**SELECTED PASSAGE**:
- - -

This model produces rich 1280-dimensional embeddings optimized for:

- **Physics Domain Classification:** Use CLS token embeddings
- **Temporal Forecasting:** Use pooled embeddings for trajectory prediction
- **Clustering & Similarity:** Use CLS or pooled embeddings
- **Spatial Analysis:** Use patch embeddings
- **Transfer Learning:** Fine-tune embeddings for new physics domains

## Performance

The model has been evaluated against DINO v2 and CLIP on physics-specific tasks:

- **Classification:** Superior performance on physics domain classification
- **Temporal Forecasting:** Better prediction of physics evolution
- **Clustering:** Clearer separation of physics simulation types
- **Transfer Learning:** Robust features for new physics applications

*Detailed benchmarks available in the original research.*

## Model Versions

- **Standard Version:** 78,372 training steps- Good balance of performance and training efficiency
- **Extended Version:** 195,930 training steps- Maximum performance, longer training

## Installation

```bash
pip install transformers torch torchvision pillow
```

## Limitations

- **Domain Specific:** Optimized for physics simulations, may not generalize to natural images
- **Preprocessing Required:** Must use expand_to_square preprocessing for correct results
- **Resolution:** Optimized for 224×224 input images
- **Physics Domains:** Trained on specific simulation types listed above

## Citation

```bibtex
@misc{physics-vit-2025,
  title={PhySiViT : A Physics Simulation Vision Transformer},
  author={Jessica Ezemba, James Afful, Mei-Yu Wang},
  year={2025},
  howpublished={HuggingFace Model Hub},
  url={https://huggingface.co/JessicaE/physics-vit-full}
}
```

## Acknowledgments

- Built using [Cerebras ModelZoo](https://github.com/Cerebras/modelzoo)
- Trained on Cerebras CS-X systems and Bridges-2 GPUs (Pittsburgh Supercomputing Center)
- Based on Vision Transformer architecture
- This work was made possible thanks to the ByteBoost cybertraining program which is funded by the National Science Foundation Cybertraining awards: 2320990, 2320991, and 2320992, and the Neocortex project, the ACES platform, and the Ookami cluster.
- The Neocortex project is supported by National Science Foundation award number 2005597.
- The ACES (Accelerating Computing for Emerging Sciences) platform was funded by National Science Foundation award number 2112356.
- The Ookami cluster is supported by National Science Foundation award number 1927880.

- - -

**SUPPLIED ENTRIES**:
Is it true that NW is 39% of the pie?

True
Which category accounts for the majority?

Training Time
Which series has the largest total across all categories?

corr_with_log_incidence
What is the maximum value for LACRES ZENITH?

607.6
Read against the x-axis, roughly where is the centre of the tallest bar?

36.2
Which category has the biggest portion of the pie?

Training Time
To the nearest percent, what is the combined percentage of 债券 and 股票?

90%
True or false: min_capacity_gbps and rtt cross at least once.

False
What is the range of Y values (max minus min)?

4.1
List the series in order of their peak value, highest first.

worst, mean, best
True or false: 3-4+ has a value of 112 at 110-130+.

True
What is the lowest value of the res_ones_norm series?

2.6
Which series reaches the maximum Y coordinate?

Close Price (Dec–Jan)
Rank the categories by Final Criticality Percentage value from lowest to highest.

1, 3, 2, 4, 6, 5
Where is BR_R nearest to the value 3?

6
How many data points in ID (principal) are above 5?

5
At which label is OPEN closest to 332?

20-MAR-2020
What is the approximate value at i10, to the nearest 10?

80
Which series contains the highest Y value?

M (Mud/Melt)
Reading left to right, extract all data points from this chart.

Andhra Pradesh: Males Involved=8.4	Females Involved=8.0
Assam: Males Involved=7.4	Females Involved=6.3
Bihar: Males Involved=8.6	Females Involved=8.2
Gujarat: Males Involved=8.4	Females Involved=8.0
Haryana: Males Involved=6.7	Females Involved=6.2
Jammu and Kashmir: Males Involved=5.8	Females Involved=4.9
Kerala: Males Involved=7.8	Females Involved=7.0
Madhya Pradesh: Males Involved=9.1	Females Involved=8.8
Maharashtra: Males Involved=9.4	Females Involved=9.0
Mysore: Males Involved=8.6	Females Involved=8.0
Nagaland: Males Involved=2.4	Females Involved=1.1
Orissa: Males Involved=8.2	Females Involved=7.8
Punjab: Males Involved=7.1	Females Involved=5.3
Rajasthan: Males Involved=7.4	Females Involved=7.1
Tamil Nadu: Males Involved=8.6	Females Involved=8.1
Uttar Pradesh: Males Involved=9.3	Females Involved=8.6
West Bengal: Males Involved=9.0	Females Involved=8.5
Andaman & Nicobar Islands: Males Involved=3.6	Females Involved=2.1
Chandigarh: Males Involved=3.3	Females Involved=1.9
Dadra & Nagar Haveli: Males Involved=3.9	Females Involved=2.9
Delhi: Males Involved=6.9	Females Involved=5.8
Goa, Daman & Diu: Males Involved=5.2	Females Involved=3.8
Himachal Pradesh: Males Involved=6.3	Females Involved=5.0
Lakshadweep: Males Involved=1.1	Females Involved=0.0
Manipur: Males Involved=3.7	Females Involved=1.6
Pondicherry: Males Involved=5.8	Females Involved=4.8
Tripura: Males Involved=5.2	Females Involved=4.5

- - -

**DIRECTIONS FOR THIS TASK**:
Check each statement against the PhySiViT model card above. Answer yes or no for each, and quote the exact words from the model card that decide it.
(a) The Extended Version was trained for 195,930 steps.
(b) Patch embeddings are recommended for physics domain classification.
(c) The ACES platform was funded by National Science Foundation award number 1927880.

**RESULT OF THE TASK**:
(a) Yes: "195,930 training steps"
(b) No: "Use CLS token embeddings"
(c) No: "The ACES (Accelerating Computing for Emerging Sciences) platform was funded by National Science Foundation award number 2112356."